Dataset records:

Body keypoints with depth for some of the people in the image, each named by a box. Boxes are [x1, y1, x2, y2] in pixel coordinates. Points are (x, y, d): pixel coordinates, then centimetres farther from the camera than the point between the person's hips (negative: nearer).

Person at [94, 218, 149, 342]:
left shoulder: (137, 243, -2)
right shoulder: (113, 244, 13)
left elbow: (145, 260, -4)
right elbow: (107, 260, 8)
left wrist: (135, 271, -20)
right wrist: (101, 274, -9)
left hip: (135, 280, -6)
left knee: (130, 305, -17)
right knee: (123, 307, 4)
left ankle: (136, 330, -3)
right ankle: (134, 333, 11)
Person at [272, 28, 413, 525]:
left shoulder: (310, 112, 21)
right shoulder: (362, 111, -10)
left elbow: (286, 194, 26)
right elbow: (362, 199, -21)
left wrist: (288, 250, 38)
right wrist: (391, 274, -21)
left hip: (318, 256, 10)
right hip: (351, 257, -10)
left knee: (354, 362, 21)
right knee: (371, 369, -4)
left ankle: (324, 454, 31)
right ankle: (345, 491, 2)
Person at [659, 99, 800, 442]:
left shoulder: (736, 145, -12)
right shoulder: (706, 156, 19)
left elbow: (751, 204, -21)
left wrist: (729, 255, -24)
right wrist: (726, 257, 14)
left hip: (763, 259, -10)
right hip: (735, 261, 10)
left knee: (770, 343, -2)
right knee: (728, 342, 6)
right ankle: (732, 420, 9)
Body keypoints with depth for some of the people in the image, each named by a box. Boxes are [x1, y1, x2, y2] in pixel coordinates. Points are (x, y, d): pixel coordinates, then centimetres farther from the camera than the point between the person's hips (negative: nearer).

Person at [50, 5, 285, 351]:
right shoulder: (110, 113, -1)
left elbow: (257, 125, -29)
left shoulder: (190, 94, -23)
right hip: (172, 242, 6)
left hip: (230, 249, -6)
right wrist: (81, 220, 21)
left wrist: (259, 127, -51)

What is needed:
Tally the lines of the material above that include the string "wrist", then give the number with no other text.

Finished task:
8